Hadoop is more than just distributed storage and MapReduce. It also contains components to help administer and coordinate servers (HUE, Ambari, and Zookeeper), data movement management (flume and sqoop), resource management (YARN), processing framework (MapReduce, Tez, Hoya), Workflow engines (Oozie), Data Serialization (Avro), Data Collection (MapReduce, Pig, Hive, and HBase), and Data Analysis (Mahout). We will look into these system individually later.
There are commercial and public domain offerings for Hadoop.
A good project to start a small Hadoop project is log analysis. If you have a web server, it generates logs every time that a web page is requested. When a change is made to the web site, logs are generated when people log into manage the pages or change the page content. If you web page is a transactional system, orders are being placed for goods and services as well as credit card transaction processing. All of these generate log files. If we wanted to look at a product catalog and correlate what people look at in relationship to what is ordered, we could do what Amazon has done for years. We could come up with recommendations on what other people are looking at as well as what other people ordered along with this item. If, for example, we are buying a pair of athletic shoes. A common purchase with a pair of shoes is also socks. We could give a recommendation on socks that could go with the shoes or a shoe deoderant product that yields a higher profit margin. These items could be displayed with the product in the catalog or shopping cart to facilitate more goods sold on the web. We can also look at the products that no one is looking at and reduce our inventories since they are not even getting looked at casually.

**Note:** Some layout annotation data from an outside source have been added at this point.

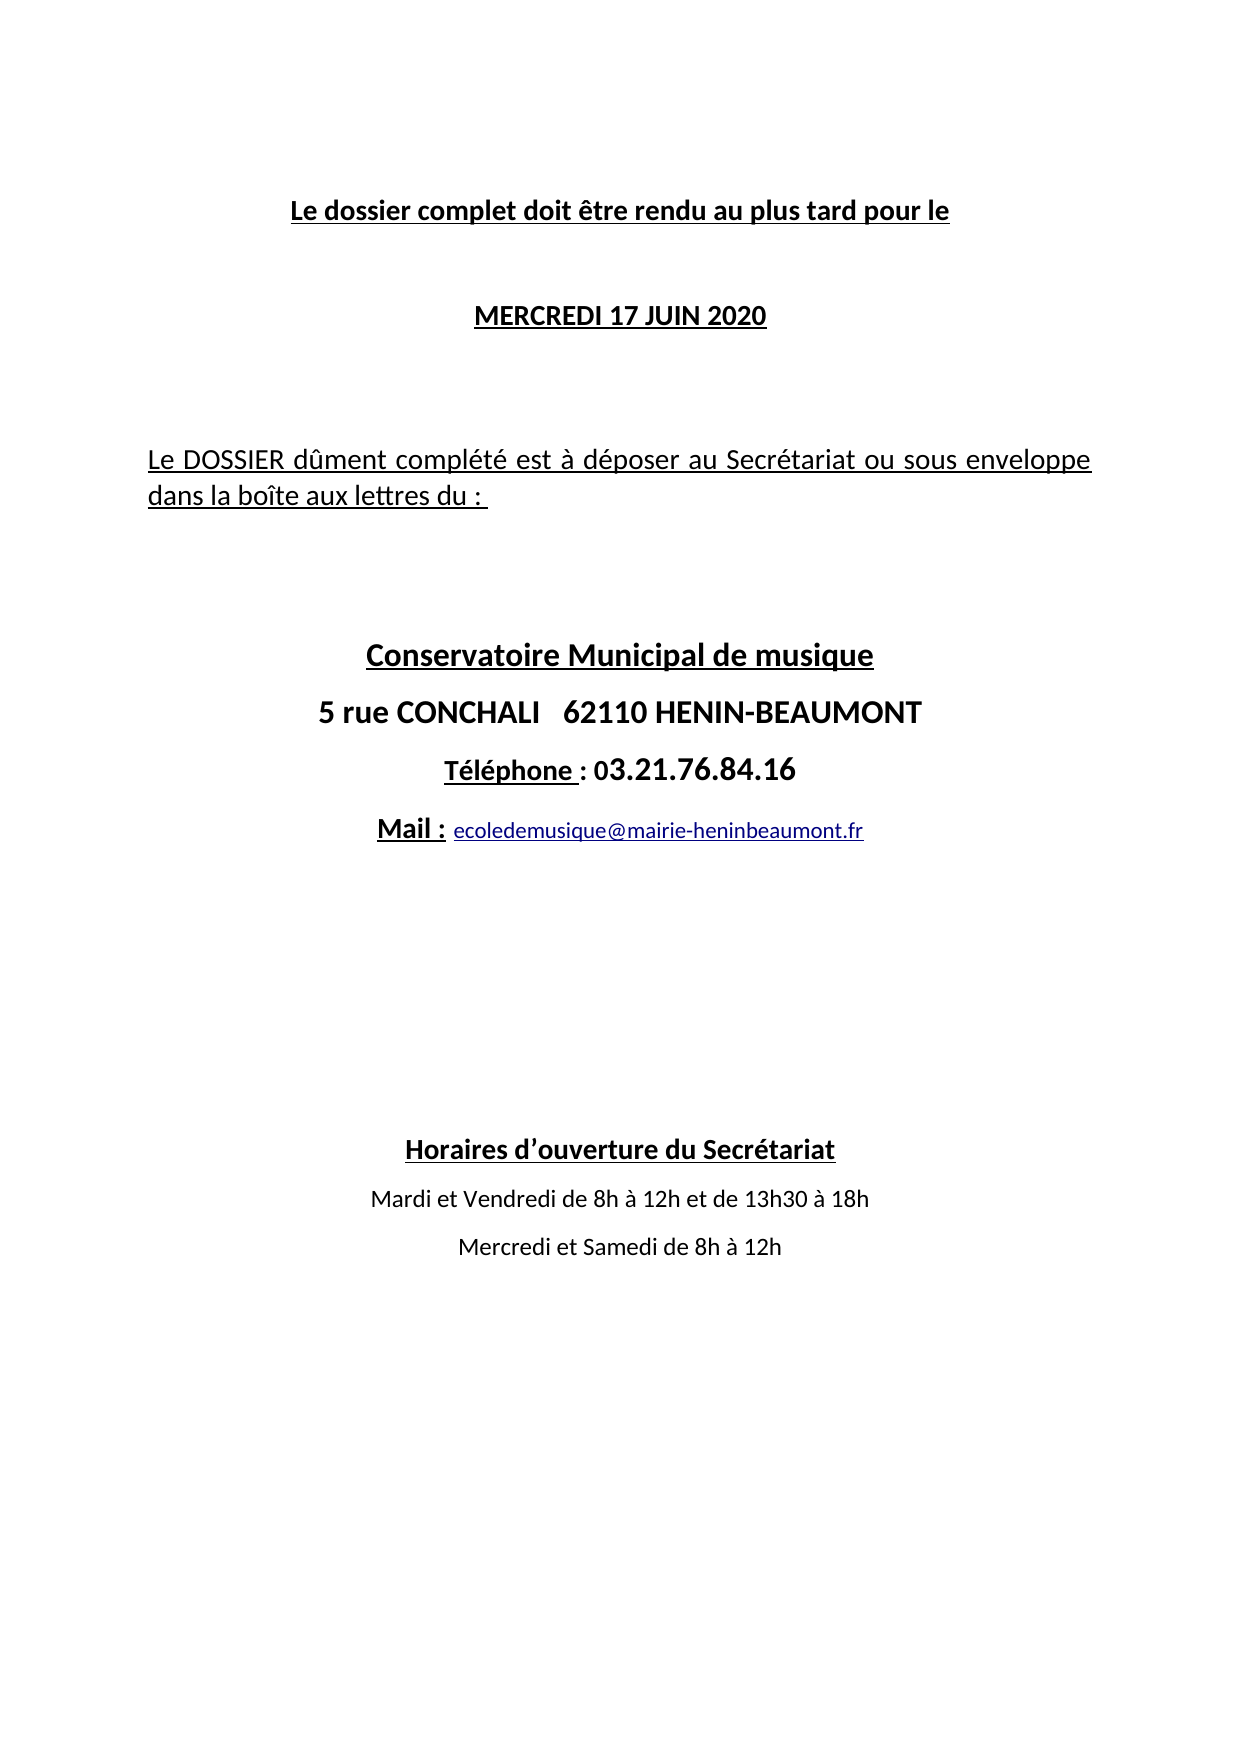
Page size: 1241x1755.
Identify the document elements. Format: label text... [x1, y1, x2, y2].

text Conservatoire Municipal de musique [148, 633, 1093, 674]
text Mardi et Vendredi de 8h à 12h et de 13h30 à 18h [148, 1183, 1093, 1214]
text 5 rue CONCHALI 62110 HENIN-BEAUMONT [148, 691, 1093, 732]
text Le dossier complet doit être rendu au plus tard pour le [148, 192, 1093, 228]
text Mail : ecoledemusique@mairie-heninbeaumont.fr [148, 806, 1093, 846]
text Téléphone : 03.21.76.84.16 [148, 748, 1093, 789]
text Horaires d’ouverture du Secrétariat [148, 1131, 1093, 1167]
text Mercredi et Samedi de 8h à 12h [148, 1231, 1093, 1261]
text MERCREDI 17 JUIN 2020 [148, 297, 1093, 332]
text Le DOSSIER dûment complété est à déposer au Secrétariat ou sous enveloppe dans la boîte aux lettres du : [148, 441, 1093, 512]
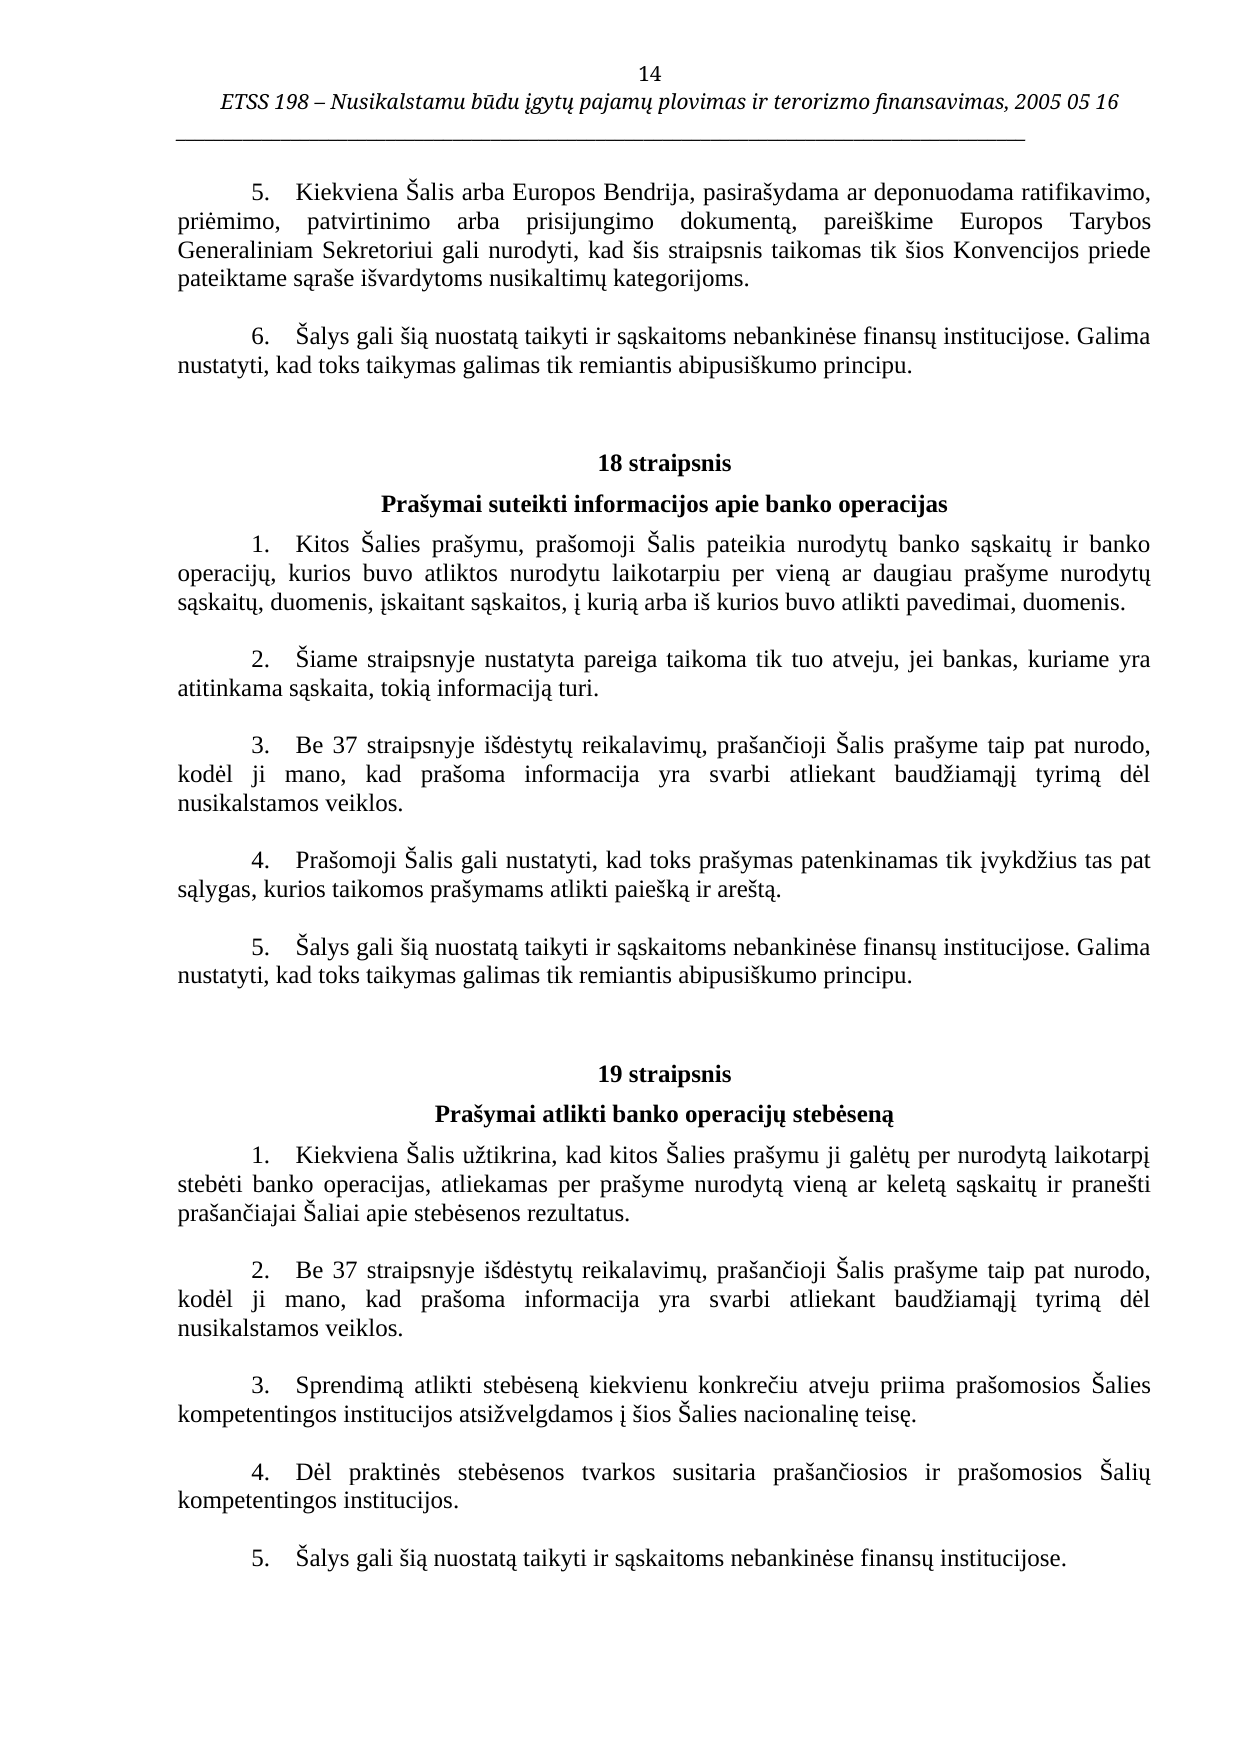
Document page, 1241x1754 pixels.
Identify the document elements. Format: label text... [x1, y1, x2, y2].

We can also use Hadoop as a fraud detection or risk modeling engine. Both provide significant value to companies and allow executives to look at revenue losses as well as potential transactions that could cause a loss. For example, we might want to look at the packing material that we use for a fragile item that we sell. If we have a high rate of return on a specific item we might want to change the packing, change the shipper, or stop shipping to a part of the country that tends to have a high return rate. Any and all of these solutions can be implemented but a typical data warehouse will not be able to coordinate the data and answer these questions. Some of the data might be stored in plain text files or log files on our return web site. Parsing and processing this data is a good job for Hadoop.
In the upcoming weeks we will dive into installation of a Hadoop framework on the Oracle Cloud. We will look at resources required, pick a project, and deploy sample code into a IaaS solution. We will also look at other books and resources to help us understand and deploy sandboxes to build a prototype that might help us solve a business problem.